Though the entries hold pictures, only their text should be duplicated, exactly and in full.

Collected data:
◇ ◇ ◇ ◇ ◇

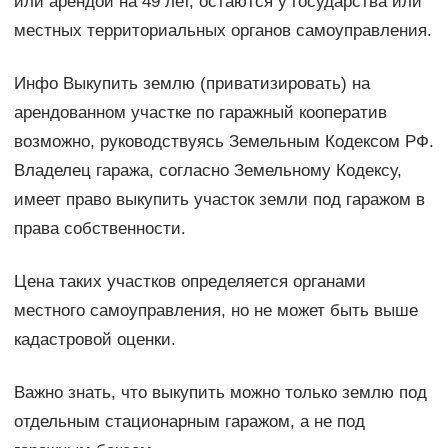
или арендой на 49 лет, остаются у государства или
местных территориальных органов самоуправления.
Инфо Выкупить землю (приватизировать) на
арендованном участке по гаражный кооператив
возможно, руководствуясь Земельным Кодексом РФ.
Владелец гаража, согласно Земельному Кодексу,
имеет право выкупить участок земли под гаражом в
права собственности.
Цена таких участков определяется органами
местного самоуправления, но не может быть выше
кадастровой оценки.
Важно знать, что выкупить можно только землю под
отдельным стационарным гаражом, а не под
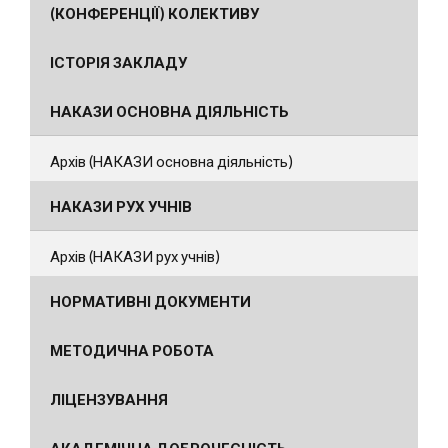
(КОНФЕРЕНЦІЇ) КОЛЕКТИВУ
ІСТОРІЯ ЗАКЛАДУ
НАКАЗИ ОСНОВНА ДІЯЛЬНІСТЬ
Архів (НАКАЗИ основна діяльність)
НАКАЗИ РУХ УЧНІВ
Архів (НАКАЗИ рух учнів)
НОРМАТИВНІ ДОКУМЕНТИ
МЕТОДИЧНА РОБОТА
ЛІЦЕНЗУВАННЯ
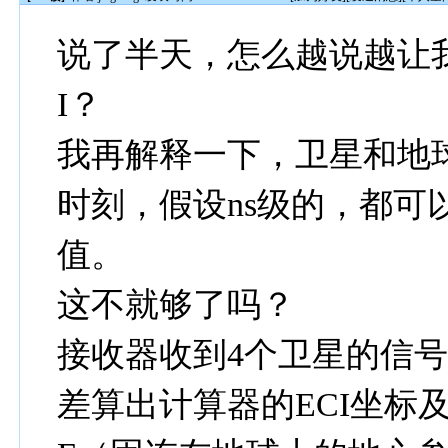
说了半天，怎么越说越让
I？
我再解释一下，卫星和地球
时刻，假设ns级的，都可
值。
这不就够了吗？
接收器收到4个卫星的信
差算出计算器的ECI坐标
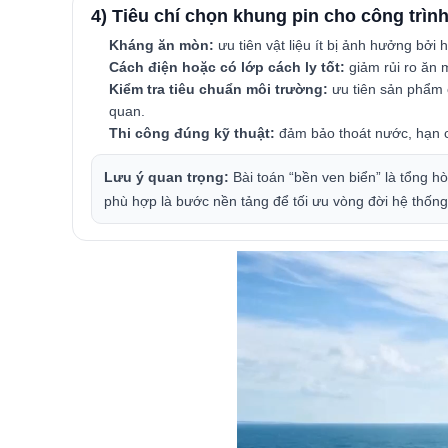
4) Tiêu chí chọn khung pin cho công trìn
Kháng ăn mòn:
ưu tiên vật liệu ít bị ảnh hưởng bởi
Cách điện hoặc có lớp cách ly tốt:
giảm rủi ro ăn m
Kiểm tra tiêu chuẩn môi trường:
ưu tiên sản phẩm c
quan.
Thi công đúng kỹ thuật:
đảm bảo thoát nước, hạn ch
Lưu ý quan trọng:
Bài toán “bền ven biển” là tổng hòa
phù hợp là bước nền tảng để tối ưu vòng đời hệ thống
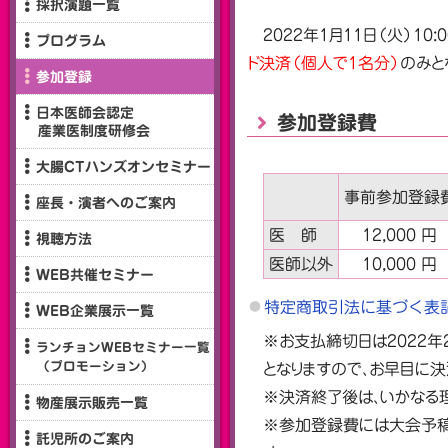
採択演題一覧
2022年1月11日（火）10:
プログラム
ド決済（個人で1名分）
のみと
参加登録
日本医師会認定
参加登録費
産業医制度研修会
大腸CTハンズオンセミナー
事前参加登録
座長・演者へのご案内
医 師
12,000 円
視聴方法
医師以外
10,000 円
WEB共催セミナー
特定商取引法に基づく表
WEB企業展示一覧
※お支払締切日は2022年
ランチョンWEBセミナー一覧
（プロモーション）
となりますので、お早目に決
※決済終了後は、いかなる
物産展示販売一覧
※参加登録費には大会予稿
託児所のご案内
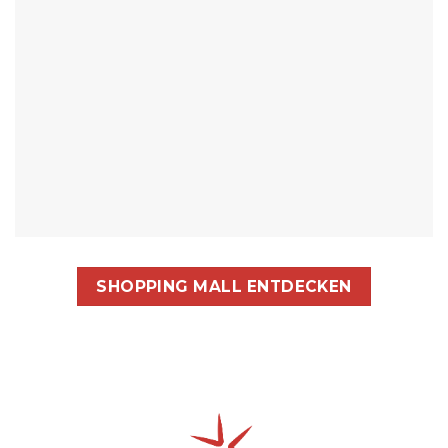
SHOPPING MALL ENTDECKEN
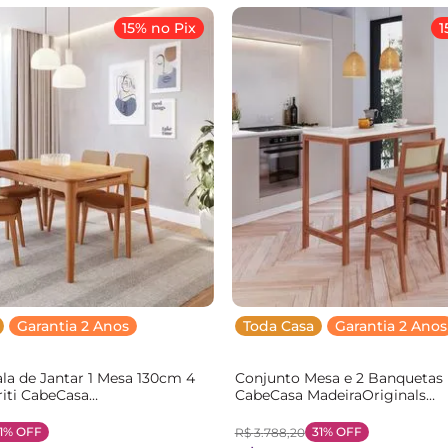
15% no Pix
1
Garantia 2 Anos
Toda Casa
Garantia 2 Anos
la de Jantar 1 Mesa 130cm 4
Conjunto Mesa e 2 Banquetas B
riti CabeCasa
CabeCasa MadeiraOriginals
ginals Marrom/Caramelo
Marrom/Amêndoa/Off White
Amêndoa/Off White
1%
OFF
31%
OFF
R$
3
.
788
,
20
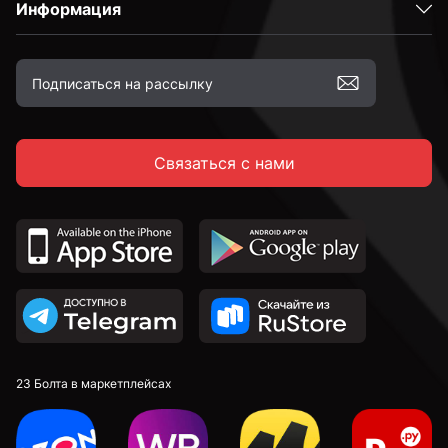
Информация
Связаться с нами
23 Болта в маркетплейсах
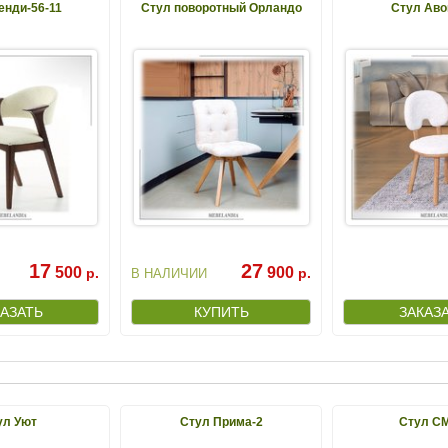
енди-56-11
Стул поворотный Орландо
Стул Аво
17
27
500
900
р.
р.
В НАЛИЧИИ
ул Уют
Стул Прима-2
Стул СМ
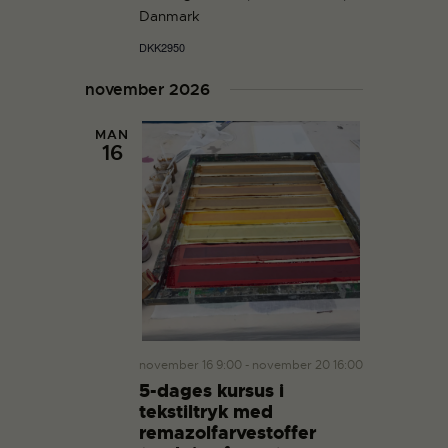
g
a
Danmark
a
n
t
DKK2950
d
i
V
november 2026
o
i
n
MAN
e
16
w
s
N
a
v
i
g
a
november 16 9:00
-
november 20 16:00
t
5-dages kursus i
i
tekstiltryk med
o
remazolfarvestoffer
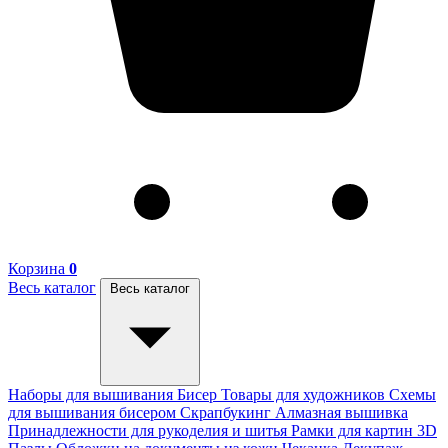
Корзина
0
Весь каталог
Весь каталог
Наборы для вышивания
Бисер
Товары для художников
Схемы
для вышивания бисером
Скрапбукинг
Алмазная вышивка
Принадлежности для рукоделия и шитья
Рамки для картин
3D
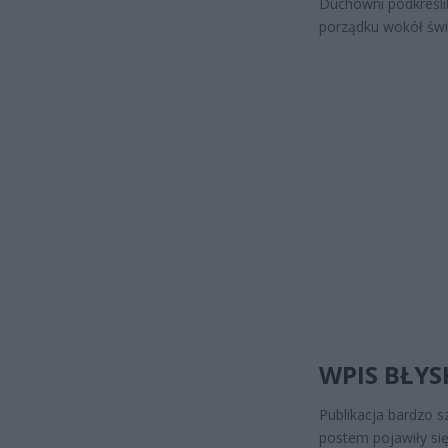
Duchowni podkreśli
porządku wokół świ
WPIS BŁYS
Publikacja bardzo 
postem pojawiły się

◇ ◇ ◇ ◇ ◇

Problem solution:
или арендой на 49 лет, остаются у государства или
местных территориальных органов самоуправления.
Инфо Выкупить землю (приватизировать) на
арендованном участке по гаражный кооператив
возможно, руководствуясь Земельным Кодексом РФ.
Владелец гаража, согласно Земельному Кодексу,
имеет право выкупить участок земли под гаражом в
права собственности.
Цена таких участков определяется органами
местного самоуправления, но не может быть выше
кадастровой оценки.
Важно знать, что выкупить можно только землю под
отдельным стационарным гаражом, а не под
(КОНФЕРЕНЦІЇ) КОЛЕКТИВУ
ІСТОРІЯ ЗАКЛАДУ
НАКАЗИ ОСНОВНА ДІЯЛЬНІСТЬ
Архів (НАКАЗИ основна діяльність)
НАКАЗИ РУХ УЧНІВ
Архів (НАКАЗИ рух учнів)
НОРМАТИВНІ ДОКУМЕНТИ
МЕТОДИЧНА РОБОТА
ЛІЦЕНЗУВАННЯ
说了半天，怎么越说越让
I？
我再解释一下，卫星和地球
时刻，假设ns级的，都可
值。
这不就够了吗？
接收器收到4个卫星的信
差算出计算器的ECI坐标
4) Tiêu chí chọn khung pin cho công trìn
Kháng ăn mòn:
ưu tiên vật liệu ít bị ảnh hưởng bởi
Cách điện hoặc có lớp cách ly tốt:
giảm rủi ro ăn m
Kiểm tra tiêu chuẩn môi trường:
ưu tiên sản phẩm c
quan.
Thi công đúng kỹ thuật:
đảm bảo thoát nước, hạn ch
Lưu ý quan trọng:
Bài toán “bền ven biển” là tổng hòa
phù hợp là bước nền tảng để tối ưu vòng đời hệ thống
採択演題一覧
2022年1月11日（火）10:
プログラム
ド決済（個人で1名分）
のみと
参加登録
日本医師会認定
参加登録費
産業医制度研修会
大腸CTハンズオンセミナー
事前参加登録
座長・演者へのご案内
医 師
12,000 円
視聴方法
医師以外
10,000 円
WEB共催セミナー
特定商取引法に基づく表
WEB企業展示一覧
※お支払締切日は2022年
ランチョンWEBセミナー一覧
（プロモーション）
となりますので、お早目に決
※決済終了後は、いかなる
物産展示販売一覧
※参加登録費には大会予稿
託児所のご案内
SHOPPING MALL ENTDECKEN
15% no Pix
1
Garantia 2 Anos
Toda Casa
Garantia 2 Anos
la de Jantar 1 Mesa 130cm 4
Conjunto Mesa e 2 Banquetas B
riti CabeCasa
CabeCasa MadeiraOriginals
ginals Marrom/Caramelo
Marrom/Amêndoa/Off White
Amêndoa/Off White
1%
OFF
31%
OFF
R$
3
.
788
,
20
Информация
Связаться с нами
23 Болта в маркетплейсах
енди-56-11
Стул поворотный Орландо
Стул Аво
17
27
500
900
р.
р.
В НАЛИЧИИ
ул Уют
Стул Прима-2
Стул СМ
g
a
Danmark
a
n
t
DKK2950
d
i
V
november 2026
o
i
n
MAN
e
16
w
s
N
a
v
i
g
a
november 16 9:00
-
november 20 16:00
t
5-dages kursus i
i
tekstiltryk med
o
remazolfarvestoffer
Корзина
0
Весь каталог
Весь каталог
Наборы для вышивания
Бисер
Товары для художников
Схемы
для вышивания бисером
Скрапбукинг
Алмазная вышивка
Принадлежности для рукоделия и шитья
Рамки для картин
3D
Duchowni podkreśli
porządku wokół świ
WPIS BŁYS
Publikacja bardzo 
postem pojawiły się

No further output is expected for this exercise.